§ **RECORDS PROVIDED**:
---------------
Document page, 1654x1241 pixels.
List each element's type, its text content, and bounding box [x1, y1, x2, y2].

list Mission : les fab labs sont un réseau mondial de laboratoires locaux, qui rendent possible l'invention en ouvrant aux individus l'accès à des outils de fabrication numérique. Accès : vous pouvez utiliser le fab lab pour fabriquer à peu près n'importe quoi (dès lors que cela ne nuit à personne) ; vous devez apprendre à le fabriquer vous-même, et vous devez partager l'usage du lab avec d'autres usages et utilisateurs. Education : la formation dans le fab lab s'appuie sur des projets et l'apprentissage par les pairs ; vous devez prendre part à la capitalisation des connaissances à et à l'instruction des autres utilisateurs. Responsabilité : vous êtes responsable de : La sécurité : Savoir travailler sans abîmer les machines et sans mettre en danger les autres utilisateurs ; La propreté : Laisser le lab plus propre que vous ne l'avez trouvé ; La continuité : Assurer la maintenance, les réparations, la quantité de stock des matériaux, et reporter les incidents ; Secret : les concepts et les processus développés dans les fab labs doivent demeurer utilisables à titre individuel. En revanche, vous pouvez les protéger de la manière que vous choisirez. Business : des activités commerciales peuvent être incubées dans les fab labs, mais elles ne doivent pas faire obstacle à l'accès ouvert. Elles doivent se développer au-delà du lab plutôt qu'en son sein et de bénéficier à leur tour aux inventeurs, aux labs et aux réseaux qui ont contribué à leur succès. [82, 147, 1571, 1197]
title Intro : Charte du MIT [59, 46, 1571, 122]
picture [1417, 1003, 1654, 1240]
---------------
§ **PROBLEM STATEMENT**:
Copy every line of the items above that contains the string "title". Case counts.

§ **RESPONSE TO THE TASK**:
title Intro : Charte du MIT [59, 46, 1571, 122]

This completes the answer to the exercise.